Speaker 7 At first, they were saying truck drivers are going to be the first ones at risk. And now it's like, no, actually, the knowledge economy people and the journalists are going to be the first ones.
Speaker 6 Yeah, Zuckerberg said, you know, the coding, a lot of that will be done very shortly by AI. Okay, but that's a lot of people.
Speaker 7 And two seconds ago, they were telling everyone learn to code. Right.
Speaker 6 Yeah. You know, I don't.
Speaker 6 Teaching is hard,
Speaker 6
and teaching well is hard. And there are always some people who are really devoted to it and are very good at it.
But it's hard. We never have enough of them.
Speaker 6 We could never pay enough of them enough, frankly.
Speaker 6 I don't know if it would be such a terrible thing if AI could teach well and we didn't have to deal with the teacher shortage, the fact that it's so hard to do it, the fact that ed schools are a mess, the fact that it's hard to agree on how to do it right.
Speaker 6 It never seems to really get better how to teach.
Speaker 6 And the people who are really good at it often are unique people where there's no way to build up to scale what it is that they're uniquely gifted at doing.
Speaker 6 Teachers out there, I'm sorry to say this, but I think all of you know what I'm talking about.

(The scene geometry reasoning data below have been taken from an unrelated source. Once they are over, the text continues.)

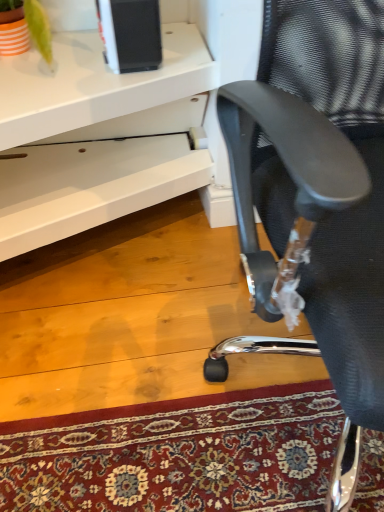
Question: Is black mesh chair at right facing away from white glossy desk at center?

Choices:
 (A) yes
 (B) no

Answer: (B)

Question: Is black mesh chair at right touching white glossy desk at center?

Choices:
 (A) yes
 (B) no

Answer: (B)

Question: From a real-world perspective, is black mesh chair at right beneath white glossy desk at center?

Choices:
 (A) yes
 (B) no

Answer: (B)

Question: Can you confirm if black mesh chair at right is wider than white glossy desk at center?

Choices:
 (A) no
 (B) yes

Answer: (A)

Question: Considering the relative sizes of black mesh chair at right and white glossy desk at center in the image provided, is black mesh chair at right taller than white glossy desk at center?

Choices:
 (A) no
 (B) yes

Answer: (B)

Question: Is black mesh chair at right at the right side of white glossy desk at center?

Choices:
 (A) yes
 (B) no

Answer: (A)

Question: Is white glossy desk at center taller than black mesh chair at right?

Choices:
 (A) yes
 (B) no

Answer: (B)

Question: Can you confirm if white glossy desk at center is shorter than black mesh chair at right?

Choices:
 (A) yes
 (B) no

Answer: (A)

Question: From a real-world perspective, is white glossy desk at center under black mesh chair at right?

Choices:
 (A) no
 (B) yes

Answer: (B)

Question: Is white glossy desk at center positioned far away from black mesh chair at right?

Choices:
 (A) yes
 (B) no

Answer: (B)

Question: Is white glossy desk at center surrounding black mesh chair at right?

Choices:
 (A) no
 (B) yes

Answer: (A)

Question: From the image's perspective, is white glossy desk at center over black mesh chair at right?

Choices:
 (A) no
 (B) yes

Answer: (B)

Question: Based on their positions, is black mesh chair at right located to the left or right of white glossy desk at center?

Choices:
 (A) left
 (B) right

Answer: (B)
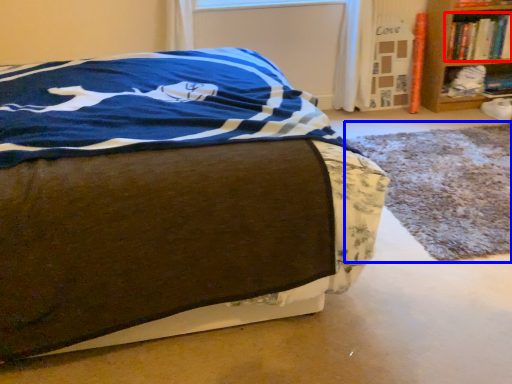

Speaker 6 I'm not sure if it would be such a bad thing if there were a dependable way for AI to impart information to every child. To be honest, that doesn't scare me.
Speaker 6 But what about the high school boys in Florida who are having sex with their hot teachers?
Speaker 6 What are they going to do?
Speaker 6 All right, we got to go. Thank you very much, everybody.